Requirement: Give the data again, word for word.

------ Record extracts

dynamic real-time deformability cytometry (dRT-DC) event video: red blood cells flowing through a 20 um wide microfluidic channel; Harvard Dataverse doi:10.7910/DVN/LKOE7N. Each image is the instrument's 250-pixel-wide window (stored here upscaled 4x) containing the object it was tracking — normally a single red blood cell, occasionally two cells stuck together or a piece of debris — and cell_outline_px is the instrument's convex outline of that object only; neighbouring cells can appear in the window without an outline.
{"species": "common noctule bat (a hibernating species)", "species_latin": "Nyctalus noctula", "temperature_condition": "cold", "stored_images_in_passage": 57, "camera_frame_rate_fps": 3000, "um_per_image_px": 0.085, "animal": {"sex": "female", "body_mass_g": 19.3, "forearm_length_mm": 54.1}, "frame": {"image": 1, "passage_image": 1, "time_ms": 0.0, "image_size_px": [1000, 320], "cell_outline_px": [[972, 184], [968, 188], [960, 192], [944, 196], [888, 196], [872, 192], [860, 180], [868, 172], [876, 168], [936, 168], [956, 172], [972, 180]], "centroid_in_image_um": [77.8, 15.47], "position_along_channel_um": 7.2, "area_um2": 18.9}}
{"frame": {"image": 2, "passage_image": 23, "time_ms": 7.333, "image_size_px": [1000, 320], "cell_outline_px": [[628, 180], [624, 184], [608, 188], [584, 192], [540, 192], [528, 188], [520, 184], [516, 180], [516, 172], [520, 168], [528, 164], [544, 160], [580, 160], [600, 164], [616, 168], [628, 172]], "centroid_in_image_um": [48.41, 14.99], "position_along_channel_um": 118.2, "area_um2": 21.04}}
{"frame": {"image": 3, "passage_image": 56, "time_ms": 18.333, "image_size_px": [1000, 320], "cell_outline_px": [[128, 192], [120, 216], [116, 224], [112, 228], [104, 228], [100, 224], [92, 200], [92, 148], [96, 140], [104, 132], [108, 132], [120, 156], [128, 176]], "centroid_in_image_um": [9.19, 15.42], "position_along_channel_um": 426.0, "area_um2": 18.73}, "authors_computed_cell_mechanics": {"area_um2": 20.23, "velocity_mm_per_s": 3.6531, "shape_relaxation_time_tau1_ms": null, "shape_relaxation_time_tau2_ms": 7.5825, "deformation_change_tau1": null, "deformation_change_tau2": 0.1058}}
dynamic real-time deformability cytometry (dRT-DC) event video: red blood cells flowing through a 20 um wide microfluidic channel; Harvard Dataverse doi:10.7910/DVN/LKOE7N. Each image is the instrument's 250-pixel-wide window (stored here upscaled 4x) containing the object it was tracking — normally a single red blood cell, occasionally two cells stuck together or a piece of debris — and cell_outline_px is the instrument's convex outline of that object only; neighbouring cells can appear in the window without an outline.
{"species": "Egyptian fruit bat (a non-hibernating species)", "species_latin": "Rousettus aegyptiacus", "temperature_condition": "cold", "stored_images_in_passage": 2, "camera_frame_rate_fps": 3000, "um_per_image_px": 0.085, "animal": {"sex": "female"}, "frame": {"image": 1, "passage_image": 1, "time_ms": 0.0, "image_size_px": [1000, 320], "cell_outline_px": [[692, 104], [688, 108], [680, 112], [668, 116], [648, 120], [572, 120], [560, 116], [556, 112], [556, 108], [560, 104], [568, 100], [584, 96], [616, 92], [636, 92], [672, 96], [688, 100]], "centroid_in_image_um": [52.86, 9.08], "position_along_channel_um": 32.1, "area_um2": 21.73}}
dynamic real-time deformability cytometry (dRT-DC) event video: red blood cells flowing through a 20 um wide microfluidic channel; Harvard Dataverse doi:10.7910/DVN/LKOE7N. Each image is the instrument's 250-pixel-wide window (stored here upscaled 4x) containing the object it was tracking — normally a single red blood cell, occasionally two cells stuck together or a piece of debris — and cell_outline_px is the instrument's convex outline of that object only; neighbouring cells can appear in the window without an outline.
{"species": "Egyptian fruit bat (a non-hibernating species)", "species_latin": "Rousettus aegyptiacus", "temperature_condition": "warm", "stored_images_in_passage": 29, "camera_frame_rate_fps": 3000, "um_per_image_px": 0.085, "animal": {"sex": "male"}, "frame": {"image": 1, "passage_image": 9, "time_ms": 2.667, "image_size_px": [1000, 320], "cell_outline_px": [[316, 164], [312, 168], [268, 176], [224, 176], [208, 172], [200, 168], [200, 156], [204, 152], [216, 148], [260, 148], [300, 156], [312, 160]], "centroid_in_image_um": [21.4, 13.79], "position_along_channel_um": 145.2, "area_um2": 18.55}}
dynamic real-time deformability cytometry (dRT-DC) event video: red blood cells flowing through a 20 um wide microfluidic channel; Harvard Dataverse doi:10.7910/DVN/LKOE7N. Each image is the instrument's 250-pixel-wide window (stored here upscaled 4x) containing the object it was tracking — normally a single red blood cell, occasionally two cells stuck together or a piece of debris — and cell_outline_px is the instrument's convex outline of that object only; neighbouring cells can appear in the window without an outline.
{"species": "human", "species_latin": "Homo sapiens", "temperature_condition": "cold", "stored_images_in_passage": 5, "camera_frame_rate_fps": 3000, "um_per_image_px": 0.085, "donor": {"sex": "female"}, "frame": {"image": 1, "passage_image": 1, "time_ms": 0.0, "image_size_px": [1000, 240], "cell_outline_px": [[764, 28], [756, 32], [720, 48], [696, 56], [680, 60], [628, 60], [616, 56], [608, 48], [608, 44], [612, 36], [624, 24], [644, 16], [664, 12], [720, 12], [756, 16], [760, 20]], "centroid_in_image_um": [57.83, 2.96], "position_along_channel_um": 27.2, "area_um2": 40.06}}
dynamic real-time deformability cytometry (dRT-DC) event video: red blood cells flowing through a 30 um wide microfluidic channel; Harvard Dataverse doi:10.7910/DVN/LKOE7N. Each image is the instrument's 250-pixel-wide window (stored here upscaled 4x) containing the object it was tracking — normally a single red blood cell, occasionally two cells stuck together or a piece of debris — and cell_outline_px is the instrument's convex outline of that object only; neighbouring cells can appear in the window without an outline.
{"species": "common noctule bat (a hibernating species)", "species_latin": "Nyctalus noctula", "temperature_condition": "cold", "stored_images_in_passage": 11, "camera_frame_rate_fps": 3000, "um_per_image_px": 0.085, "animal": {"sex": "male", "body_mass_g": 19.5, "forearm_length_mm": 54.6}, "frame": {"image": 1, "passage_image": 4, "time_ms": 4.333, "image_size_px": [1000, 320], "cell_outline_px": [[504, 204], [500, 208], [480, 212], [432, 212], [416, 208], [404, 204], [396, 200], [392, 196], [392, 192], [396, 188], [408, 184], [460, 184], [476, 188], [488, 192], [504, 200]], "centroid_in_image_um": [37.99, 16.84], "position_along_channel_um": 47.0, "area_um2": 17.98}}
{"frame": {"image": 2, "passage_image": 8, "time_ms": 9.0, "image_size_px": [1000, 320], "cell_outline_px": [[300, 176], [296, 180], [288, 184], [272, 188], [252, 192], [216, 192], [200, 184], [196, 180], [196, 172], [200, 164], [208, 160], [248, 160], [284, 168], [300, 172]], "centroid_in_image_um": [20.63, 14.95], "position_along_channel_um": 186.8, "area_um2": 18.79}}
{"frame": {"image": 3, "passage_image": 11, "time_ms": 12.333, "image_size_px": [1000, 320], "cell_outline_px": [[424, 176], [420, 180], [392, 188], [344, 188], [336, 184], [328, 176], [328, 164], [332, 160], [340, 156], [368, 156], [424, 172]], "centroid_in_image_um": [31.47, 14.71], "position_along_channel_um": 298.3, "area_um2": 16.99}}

------------

Exercise response:
dynamic real-time deformability cytometry (dRT-DC) event video: red blood cells flowing through a 20 um wide microfluidic channel; Harvard Dataverse doi:10.7910/DVN/LKOE7N. Each image is the instrument's 250-pixel-wide window (stored here upscaled 4x) containing the object it was tracking — normally a single red blood cell, occasionally two cells stuck together or a piece of debris — and cell_outline_px is the instrument's convex outline of that object only; neighbouring cells can appear in the window without an outline.
{"species": "common noctule bat (a hibernating species)", "species_latin": "Nyctalus noctula", "temperature_condition": "cold", "stored_images_in_passage": 57, "camera_frame_rate_fps": 3000, "um_per_image_px": 0.085, "animal": {"sex": "female", "body_mass_g": 19.3, "forearm_length_mm": 54.1}, "frame": {"image": 1, "passage_image": 1, "time_ms": 0.0, "image_size_px": [1000, 320], "cell_outline_px": [[972, 184], [968, 188], [960, 192], [944, 196], [888, 196], [872, 192], [860, 180], [868, 172], [876, 168], [936, 168], [956, 172], [972, 180]], "centroid_in_image_um": [77.8, 15.47], "position_along_channel_um": 7.2, "area_um2": 18.9}}
{"frame": {"image": 2, "passage_image": 23, "time_ms": 7.333, "image_size_px": [1000, 320], "cell_outline_px": [[628, 180], [624, 184], [608, 188], [584, 192], [540, 192], [528, 188], [520, 184], [516, 180], [516, 172], [520, 168], [528, 164], [544, 160], [580, 160], [600, 164], [616, 168], [628, 172]], "centroid_in_image_um": [48.41, 14.99], "position_along_channel_um": 118.2, "area_um2": 21.04}}
{"frame": {"image": 3, "passage_image": 56, "time_ms": 18.333, "image_size_px": [1000, 320], "cell_outline_px": [[128, 192], [120, 216], [116, 224], [112, 228], [104, 228], [100, 224], [92, 200], [92, 148], [96, 140], [104, 132], [108, 132], [120, 156], [128, 176]], "centroid_in_image_um": [9.19, 15.42], "position_along_channel_um": 426.0, "area_um2": 18.73}, "authors_computed_cell_mechanics": {"area_um2": 20.23, "velocity_mm_per_s": 3.6531, "shape_relaxation_time_tau1_ms": null, "shape_relaxation_time_tau2_ms": 7.5825, "deformation_change_tau1": null, "deformation_change_tau2": 0.1058}}
dynamic real-time deformability cytometry (dRT-DC) event video: red blood cells flowing through a 20 um wide microfluidic channel; Harvard Dataverse doi:10.7910/DVN/LKOE7N. Each image is the instrument's 250-pixel-wide window (stored here upscaled 4x) containing the object it was tracking — normally a single red blood cell, occasionally two cells stuck together or a piece of debris — and cell_outline_px is the instrument's convex outline of that object only; neighbouring cells can appear in the window without an outline.
{"species": "Egyptian fruit bat (a non-hibernating species)", "species_latin": "Rousettus aegyptiacus", "temperature_condition": "cold", "stored_images_in_passage": 2, "camera_frame_rate_fps": 3000, "um_per_image_px": 0.085, "animal": {"sex": "female"}, "frame": {"image": 1, "passage_image": 1, "time_ms": 0.0, "image_size_px": [1000, 320], "cell_outline_px": [[692, 104], [688, 108], [680, 112], [668, 116], [648, 120], [572, 120], [560, 116], [556, 112], [556, 108], [560, 104], [568, 100], [584, 96], [616, 92], [636, 92], [672, 96], [688, 100]], "centroid_in_image_um": [52.86, 9.08], "position_along_channel_um": 32.1, "area_um2": 21.73}}
dynamic real-time deformability cytometry (dRT-DC) event video: red blood cells flowing through a 20 um wide microfluidic channel; Harvard Dataverse doi:10.7910/DVN/LKOE7N. Each image is the instrument's 250-pixel-wide window (stored here upscaled 4x) containing the object it was tracking — normally a single red blood cell, occasionally two cells stuck together or a piece of debris — and cell_outline_px is the instrument's convex outline of that object only; neighbouring cells can appear in the window without an outline.
{"species": "Egyptian fruit bat (a non-hibernating species)", "species_latin": "Rousettus aegyptiacus", "temperature_condition": "warm", "stored_images_in_passage": 29, "camera_frame_rate_fps": 3000, "um_per_image_px": 0.085, "animal": {"sex": "male"}, "frame": {"image": 1, "passage_image": 9, "time_ms": 2.667, "image_size_px": [1000, 320], "cell_outline_px": [[316, 164], [312, 168], [268, 176], [224, 176], [208, 172], [200, 168], [200, 156], [204, 152], [216, 148], [260, 148], [300, 156], [312, 160]], "centroid_in_image_um": [21.4, 13.79], "position_along_channel_um": 145.2, "area_um2": 18.55}}
dynamic real-time deformability cytometry (dRT-DC) event video: red blood cells flowing through a 20 um wide microfluidic channel; Harvard Dataverse doi:10.7910/DVN/LKOE7N. Each image is the instrument's 250-pixel-wide window (stored here upscaled 4x) containing the object it was tracking — normally a single red blood cell, occasionally two cells stuck together or a piece of debris — and cell_outline_px is the instrument's convex outline of that object only; neighbouring cells can appear in the window without an outline.
{"species": "human", "species_latin": "Homo sapiens", "temperature_condition": "cold", "stored_images_in_passage": 5, "camera_frame_rate_fps": 3000, "um_per_image_px": 0.085, "donor": {"sex": "female"}, "frame": {"image": 1, "passage_image": 1, "time_ms": 0.0, "image_size_px": [1000, 240], "cell_outline_px": [[764, 28], [756, 32], [720, 48], [696, 56], [680, 60], [628, 60], [616, 56], [608, 48], [608, 44], [612, 36], [624, 24], [644, 16], [664, 12], [720, 12], [756, 16], [760, 20]], "centroid_in_image_um": [57.83, 2.96], "position_along_channel_um": 27.2, "area_um2": 40.06}}
dynamic real-time deformability cytometry (dRT-DC) event video: red blood cells flowing through a 30 um wide microfluidic channel; Harvard Dataverse doi:10.7910/DVN/LKOE7N. Each image is the instrument's 250-pixel-wide window (stored here upscaled 4x) containing the object it was tracking — normally a single red blood cell, occasionally two cells stuck together or a piece of debris — and cell_outline_px is the instrument's convex outline of that object only; neighbouring cells can appear in the window without an outline.
{"species": "common noctule bat (a hibernating species)", "species_latin": "Nyctalus noctula", "temperature_condition": "cold", "stored_images_in_passage": 11, "camera_frame_rate_fps": 3000, "um_per_image_px": 0.085, "animal": {"sex": "male", "body_mass_g": 19.5, "forearm_length_mm": 54.6}, "frame": {"image": 1, "passage_image": 4, "time_ms": 4.333, "image_size_px": [1000, 320], "cell_outline_px": [[504, 204], [500, 208], [480, 212], [432, 212], [416, 208], [404, 204], [396, 200], [392, 196], [392, 192], [396, 188], [408, 184], [460, 184], [476, 188], [488, 192], [504, 200]], "centroid_in_image_um": [37.99, 16.84], "position_along_channel_um": 47.0, "area_um2": 17.98}}
{"frame": {"image": 2, "passage_image": 8, "time_ms": 9.0, "image_size_px": [1000, 320], "cell_outline_px": [[300, 176], [296, 180], [288, 184], [272, 188], [252, 192], [216, 192], [200, 184], [196, 180], [196, 172], [200, 164], [208, 160], [248, 160], [284, 168], [300, 172]], "centroid_in_image_um": [20.63, 14.95], "position_along_channel_um": 186.8, "area_um2": 18.79}}
{"frame": {"image": 3, "passage_image": 11, "time_ms": 12.333, "image_size_px": [1000, 320], "cell_outline_px": [[424, 176], [420, 180], [392, 188], [344, 188], [336, 184], [328, 176], [328, 164], [332, 160], [340, 156], [368, 156], [424, 172]], "centroid_in_image_um": [31.47, 14.71], "position_along_channel_um": 298.3, "area_um2": 16.99}}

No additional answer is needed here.